Your assignment »
For the material below, return exactly the lines starting at the one holding "#31, owner: Francisco Nunes -> Sanne Vos" and ending at the one holding "#126: none -> present", counting both as part of the range.

Supplied data »
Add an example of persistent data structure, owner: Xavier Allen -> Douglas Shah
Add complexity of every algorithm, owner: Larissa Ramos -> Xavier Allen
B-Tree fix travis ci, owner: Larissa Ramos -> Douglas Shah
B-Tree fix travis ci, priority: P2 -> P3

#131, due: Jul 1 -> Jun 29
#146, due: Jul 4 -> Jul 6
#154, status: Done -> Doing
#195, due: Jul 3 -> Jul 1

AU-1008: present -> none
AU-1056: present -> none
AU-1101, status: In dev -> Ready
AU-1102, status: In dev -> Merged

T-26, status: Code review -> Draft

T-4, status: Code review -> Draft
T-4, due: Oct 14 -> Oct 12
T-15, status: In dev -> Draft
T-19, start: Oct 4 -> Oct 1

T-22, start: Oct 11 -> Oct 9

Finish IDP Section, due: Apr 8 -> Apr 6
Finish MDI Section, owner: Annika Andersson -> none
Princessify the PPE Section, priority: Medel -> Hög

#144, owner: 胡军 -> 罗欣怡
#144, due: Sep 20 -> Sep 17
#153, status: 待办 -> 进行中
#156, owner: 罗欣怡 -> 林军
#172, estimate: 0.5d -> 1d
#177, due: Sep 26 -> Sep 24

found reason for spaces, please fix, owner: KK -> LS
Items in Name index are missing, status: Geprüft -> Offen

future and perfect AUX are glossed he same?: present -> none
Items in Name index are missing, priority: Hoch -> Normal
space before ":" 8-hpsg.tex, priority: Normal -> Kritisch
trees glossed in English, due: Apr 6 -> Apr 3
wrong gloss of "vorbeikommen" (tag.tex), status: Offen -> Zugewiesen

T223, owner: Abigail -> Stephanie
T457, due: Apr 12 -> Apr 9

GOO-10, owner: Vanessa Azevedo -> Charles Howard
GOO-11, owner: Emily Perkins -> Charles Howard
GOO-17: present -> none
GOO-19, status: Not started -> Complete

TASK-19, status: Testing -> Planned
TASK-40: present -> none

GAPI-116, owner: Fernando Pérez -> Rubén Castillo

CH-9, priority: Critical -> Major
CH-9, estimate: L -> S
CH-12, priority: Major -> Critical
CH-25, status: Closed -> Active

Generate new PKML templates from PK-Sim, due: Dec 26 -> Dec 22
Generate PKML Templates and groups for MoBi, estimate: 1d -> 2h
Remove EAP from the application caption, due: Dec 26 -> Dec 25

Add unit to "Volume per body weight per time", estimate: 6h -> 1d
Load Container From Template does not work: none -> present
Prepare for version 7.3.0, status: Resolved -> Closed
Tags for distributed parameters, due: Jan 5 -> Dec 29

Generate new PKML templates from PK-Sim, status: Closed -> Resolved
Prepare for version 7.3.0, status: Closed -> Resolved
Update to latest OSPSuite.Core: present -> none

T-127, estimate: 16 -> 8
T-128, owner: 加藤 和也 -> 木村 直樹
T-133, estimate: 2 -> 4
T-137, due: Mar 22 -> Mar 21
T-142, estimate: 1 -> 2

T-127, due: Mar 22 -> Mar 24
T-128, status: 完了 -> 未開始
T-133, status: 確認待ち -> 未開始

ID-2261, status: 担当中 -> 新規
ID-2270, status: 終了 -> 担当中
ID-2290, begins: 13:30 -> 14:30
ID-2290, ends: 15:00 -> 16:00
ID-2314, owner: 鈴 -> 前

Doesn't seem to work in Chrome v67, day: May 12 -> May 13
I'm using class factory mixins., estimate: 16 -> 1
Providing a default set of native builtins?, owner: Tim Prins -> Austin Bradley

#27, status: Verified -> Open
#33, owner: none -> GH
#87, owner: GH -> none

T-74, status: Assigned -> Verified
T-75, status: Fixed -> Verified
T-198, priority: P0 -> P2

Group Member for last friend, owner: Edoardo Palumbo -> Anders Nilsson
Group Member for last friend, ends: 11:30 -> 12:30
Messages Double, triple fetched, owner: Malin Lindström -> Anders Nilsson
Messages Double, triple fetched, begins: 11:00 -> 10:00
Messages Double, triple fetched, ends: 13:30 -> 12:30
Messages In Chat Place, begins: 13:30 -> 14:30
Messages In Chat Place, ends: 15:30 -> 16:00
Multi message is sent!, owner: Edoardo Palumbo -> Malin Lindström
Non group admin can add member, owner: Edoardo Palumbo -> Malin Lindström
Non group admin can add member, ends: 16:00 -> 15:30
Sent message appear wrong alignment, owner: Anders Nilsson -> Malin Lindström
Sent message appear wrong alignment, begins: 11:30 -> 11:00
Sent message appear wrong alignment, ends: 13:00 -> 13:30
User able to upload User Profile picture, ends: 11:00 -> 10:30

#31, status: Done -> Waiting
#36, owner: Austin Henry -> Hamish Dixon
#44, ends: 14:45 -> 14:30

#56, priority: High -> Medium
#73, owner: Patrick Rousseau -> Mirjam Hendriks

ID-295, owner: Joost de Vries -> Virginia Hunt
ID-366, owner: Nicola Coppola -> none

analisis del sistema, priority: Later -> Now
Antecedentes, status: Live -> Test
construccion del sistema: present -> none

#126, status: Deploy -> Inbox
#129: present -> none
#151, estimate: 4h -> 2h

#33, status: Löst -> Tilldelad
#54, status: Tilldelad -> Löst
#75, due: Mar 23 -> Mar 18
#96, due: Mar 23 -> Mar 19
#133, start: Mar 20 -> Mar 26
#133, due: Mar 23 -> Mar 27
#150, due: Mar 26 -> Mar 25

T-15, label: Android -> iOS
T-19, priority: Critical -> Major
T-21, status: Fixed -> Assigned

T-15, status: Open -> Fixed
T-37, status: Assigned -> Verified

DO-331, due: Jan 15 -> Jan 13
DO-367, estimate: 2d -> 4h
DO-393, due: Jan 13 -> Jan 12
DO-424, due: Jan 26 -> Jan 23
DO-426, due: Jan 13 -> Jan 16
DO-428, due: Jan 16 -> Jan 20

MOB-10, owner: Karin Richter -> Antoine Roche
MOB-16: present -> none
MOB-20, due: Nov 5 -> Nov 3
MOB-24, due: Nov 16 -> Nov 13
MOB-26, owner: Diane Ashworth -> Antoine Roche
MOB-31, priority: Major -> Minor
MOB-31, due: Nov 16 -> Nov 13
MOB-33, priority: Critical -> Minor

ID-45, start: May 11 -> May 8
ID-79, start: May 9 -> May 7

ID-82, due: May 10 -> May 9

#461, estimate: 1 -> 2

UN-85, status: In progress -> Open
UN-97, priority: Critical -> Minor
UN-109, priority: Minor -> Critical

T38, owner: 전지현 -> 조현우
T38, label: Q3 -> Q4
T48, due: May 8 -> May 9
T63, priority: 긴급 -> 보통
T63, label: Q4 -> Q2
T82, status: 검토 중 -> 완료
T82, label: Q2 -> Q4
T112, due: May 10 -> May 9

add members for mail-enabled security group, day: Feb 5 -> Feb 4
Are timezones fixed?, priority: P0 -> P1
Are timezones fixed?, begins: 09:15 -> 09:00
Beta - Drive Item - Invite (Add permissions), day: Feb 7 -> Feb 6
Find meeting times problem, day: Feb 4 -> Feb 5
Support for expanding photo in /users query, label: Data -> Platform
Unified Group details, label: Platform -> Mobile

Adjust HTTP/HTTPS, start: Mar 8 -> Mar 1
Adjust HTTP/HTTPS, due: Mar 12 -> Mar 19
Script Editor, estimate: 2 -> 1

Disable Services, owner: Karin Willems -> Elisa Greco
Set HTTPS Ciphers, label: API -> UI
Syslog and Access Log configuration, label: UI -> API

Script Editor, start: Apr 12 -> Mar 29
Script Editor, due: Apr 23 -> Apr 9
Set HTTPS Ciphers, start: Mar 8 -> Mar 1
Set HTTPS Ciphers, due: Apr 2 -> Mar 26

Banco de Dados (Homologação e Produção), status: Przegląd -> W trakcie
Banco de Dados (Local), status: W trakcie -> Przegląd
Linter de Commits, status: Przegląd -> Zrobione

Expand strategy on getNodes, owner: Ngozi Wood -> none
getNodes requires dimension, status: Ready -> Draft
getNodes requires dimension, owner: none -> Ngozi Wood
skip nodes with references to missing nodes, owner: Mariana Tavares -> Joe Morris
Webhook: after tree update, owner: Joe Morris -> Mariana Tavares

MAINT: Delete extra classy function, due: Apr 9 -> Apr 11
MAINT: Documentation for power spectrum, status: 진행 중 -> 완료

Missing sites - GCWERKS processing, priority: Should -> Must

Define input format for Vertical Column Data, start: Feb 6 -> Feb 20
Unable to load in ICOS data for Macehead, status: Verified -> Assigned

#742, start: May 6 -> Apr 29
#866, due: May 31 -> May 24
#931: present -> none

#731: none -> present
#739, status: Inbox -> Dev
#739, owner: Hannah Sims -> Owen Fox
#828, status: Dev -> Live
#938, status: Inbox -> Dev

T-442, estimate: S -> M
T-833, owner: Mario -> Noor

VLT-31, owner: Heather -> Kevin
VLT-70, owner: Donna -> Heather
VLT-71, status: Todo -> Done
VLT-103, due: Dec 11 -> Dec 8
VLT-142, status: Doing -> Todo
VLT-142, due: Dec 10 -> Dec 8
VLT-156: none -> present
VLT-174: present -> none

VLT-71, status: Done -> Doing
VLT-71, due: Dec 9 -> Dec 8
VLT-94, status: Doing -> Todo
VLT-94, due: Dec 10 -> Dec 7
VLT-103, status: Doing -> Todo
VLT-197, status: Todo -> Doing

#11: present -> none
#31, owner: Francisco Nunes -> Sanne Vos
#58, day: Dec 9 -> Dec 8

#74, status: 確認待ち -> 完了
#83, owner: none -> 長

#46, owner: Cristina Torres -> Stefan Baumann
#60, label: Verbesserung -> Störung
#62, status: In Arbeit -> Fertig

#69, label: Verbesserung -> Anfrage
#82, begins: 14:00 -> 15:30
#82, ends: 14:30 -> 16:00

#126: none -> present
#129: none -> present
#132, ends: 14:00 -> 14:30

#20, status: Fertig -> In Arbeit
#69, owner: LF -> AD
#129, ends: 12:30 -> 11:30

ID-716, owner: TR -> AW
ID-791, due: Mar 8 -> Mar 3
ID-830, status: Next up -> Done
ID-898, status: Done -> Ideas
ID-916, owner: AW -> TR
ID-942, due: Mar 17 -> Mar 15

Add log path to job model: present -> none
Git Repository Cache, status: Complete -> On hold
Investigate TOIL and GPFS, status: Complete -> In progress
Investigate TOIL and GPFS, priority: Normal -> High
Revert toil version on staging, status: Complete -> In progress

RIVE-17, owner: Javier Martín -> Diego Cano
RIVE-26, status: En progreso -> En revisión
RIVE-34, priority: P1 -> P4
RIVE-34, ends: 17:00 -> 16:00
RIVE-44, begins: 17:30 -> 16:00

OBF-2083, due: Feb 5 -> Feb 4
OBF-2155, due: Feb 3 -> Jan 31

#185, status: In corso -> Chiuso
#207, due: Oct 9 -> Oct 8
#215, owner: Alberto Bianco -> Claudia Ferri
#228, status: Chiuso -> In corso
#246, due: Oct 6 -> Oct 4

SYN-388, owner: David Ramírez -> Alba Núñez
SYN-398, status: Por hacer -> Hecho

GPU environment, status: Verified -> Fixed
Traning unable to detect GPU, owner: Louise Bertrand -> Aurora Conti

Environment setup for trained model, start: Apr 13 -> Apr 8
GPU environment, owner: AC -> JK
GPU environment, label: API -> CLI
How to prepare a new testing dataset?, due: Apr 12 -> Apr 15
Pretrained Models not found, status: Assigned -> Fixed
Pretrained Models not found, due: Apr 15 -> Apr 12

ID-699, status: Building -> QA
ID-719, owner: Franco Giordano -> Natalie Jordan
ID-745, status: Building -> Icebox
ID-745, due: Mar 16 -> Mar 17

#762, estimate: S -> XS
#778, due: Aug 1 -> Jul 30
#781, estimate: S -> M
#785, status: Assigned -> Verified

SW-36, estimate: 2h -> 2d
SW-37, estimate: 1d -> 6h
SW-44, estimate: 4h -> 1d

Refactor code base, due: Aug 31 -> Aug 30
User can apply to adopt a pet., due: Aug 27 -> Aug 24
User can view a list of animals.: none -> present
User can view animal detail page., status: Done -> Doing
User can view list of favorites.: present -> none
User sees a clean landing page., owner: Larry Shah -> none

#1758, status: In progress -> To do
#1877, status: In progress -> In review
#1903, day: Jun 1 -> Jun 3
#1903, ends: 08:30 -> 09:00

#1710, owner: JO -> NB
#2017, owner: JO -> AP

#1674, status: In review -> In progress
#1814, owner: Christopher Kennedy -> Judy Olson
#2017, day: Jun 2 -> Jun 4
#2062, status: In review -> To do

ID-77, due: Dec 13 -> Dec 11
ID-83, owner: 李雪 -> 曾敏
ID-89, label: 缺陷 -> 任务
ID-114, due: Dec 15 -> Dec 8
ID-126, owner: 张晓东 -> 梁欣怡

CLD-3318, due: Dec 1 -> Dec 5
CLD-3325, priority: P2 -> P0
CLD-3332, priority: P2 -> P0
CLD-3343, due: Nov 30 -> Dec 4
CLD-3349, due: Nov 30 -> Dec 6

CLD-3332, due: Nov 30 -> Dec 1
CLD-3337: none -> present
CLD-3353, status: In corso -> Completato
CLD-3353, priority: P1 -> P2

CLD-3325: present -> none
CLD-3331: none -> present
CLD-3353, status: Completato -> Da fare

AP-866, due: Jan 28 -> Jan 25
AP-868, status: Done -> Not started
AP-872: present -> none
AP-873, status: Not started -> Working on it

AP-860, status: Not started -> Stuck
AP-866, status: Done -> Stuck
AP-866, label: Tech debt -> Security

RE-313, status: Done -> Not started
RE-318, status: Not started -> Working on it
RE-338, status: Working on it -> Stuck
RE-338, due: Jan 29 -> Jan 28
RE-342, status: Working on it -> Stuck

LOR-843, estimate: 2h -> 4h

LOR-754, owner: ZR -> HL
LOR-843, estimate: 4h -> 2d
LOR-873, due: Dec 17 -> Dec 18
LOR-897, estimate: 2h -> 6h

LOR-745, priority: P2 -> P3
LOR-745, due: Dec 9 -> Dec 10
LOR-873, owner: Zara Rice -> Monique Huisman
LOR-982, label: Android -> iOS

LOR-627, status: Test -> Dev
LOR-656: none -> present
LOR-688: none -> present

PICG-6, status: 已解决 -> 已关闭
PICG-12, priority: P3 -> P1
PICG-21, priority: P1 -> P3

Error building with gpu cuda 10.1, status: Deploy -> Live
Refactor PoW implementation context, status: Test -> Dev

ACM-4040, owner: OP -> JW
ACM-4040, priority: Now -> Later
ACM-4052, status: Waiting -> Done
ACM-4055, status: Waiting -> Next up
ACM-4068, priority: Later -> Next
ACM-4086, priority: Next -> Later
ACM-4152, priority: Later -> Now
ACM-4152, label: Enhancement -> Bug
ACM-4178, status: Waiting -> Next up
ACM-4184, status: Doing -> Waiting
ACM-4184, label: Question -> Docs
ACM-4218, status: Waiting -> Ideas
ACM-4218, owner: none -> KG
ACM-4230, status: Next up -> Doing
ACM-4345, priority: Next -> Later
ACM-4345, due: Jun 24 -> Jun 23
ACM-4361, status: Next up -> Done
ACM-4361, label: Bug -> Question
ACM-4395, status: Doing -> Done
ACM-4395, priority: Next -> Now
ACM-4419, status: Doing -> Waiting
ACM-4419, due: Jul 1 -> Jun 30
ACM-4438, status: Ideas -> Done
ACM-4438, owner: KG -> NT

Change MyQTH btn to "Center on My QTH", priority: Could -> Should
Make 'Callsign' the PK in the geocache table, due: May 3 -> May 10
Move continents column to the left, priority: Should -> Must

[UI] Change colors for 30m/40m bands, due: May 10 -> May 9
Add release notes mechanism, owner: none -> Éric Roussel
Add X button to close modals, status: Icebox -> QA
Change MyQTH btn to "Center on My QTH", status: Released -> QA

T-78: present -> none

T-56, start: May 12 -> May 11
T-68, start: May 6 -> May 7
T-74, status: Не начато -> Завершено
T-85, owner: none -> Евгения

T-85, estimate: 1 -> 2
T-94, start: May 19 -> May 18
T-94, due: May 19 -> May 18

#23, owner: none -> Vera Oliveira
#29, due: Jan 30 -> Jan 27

Solution to this problem »
#31, owner: Francisco Nunes -> Sanne Vos
#58, day: Dec 9 -> Dec 8

#74, status: 確認待ち -> 完了
#83, owner: none -> 長

#46, owner: Cristina Torres -> Stefan Baumann
#60, label: Verbesserung -> Störung
#62, status: In Arbeit -> Fertig

#69, label: Verbesserung -> Anfrage
#82, begins: 14:00 -> 15:30
#82, ends: 14:30 -> 16:00

#126: none -> present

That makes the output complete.